Set an Alarm/ Limits

If you find yourself sucked into Instagram mindlessly scrolling through photos, set a time limit on the app on your phone. If your kids play video games without coming up for air, employ parental guidelines (most consoles allow you to oversee and set limits). There are real tools and technology you can use to break the screen time.

Employ schedule-blocking strategies and actual alarms to allocate pockets of time for tech checks and screen usage. Eventually, you may not need audible reminders, but, for now, they will just help you reign in your nonstop need for your devices. While you’re at it, turn off notifications on your phone. That tempting ding of a text message shouldn’t have the power to pull you away from living your life.


Go Old School

If you or your kids read on a tablet, try returning to traditional paper books for some time. While we love the convenience of downloading our next read, holding an actual novel is a simple and tactical way to completely eliminate another unnecessary screen from your daily life. 

Embrace Working Hours

Noaways, we’re available 24/7, and this can feed our need for screens. But being “on” and perpetually connected isn’t doing you or anyone else any favors.

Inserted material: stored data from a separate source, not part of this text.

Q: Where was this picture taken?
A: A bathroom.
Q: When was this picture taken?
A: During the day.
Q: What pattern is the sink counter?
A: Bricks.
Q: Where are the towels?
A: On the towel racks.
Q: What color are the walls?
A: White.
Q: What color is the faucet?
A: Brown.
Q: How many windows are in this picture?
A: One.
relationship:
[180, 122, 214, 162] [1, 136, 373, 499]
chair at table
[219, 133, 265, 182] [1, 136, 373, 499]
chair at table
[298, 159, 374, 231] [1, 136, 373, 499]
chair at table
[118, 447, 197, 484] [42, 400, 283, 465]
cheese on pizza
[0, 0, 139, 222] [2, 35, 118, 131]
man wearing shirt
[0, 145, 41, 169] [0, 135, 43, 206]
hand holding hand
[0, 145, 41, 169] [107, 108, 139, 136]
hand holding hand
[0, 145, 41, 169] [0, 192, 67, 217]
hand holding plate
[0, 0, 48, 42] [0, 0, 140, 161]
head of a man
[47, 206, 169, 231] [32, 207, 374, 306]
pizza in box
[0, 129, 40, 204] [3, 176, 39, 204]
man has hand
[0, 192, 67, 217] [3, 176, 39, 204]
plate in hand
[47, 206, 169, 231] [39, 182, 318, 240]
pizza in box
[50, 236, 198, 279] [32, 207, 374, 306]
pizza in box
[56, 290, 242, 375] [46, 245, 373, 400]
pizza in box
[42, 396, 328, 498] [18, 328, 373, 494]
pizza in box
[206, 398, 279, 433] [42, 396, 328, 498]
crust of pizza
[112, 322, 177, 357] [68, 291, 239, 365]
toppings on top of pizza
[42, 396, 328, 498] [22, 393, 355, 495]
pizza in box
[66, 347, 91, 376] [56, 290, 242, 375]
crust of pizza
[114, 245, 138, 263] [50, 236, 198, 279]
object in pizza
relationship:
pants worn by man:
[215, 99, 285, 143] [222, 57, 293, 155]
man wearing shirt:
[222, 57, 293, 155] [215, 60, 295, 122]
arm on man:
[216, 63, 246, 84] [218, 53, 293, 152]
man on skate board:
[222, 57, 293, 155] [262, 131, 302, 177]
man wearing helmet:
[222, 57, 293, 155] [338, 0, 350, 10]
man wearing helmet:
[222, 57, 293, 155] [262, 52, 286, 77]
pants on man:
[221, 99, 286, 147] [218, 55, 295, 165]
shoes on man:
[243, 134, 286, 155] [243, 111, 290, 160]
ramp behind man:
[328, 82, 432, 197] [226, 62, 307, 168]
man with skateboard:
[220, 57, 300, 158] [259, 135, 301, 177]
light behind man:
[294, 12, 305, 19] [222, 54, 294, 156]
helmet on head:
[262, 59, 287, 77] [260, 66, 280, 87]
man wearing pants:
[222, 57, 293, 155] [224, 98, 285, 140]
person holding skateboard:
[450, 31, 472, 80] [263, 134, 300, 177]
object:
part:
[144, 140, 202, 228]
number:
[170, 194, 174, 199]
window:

Establish boundaries and create working hours for yourself. For example, if you can avoid checking your email after 6 PM, do it. Bonus: You’ll be even sharper the next morning when you write a response.

What’s more, establish screen-free hours at home. A good place to start? No phones, laptops, or TV during dinner. Disconnect to reconnect, and your whole family will be grateful. 

Put the Cell Phone to Bed

Stop using your cell phone as your night light and alarm clock. Your mobile needs to take the night off, so that you’re not tempted to check it during bouts of insomnia or when you get up to use the bathroom. Shut it down, put it away and make sure it’s not the last thing you check at night and the first thing you look at in the morning.

Screens can make our lives so much easier. But they don’t need to be a part of our every waking moment. You have actual people in front of you who want to connect in real life — embrace this truth, and you will find that the screens can wait after all.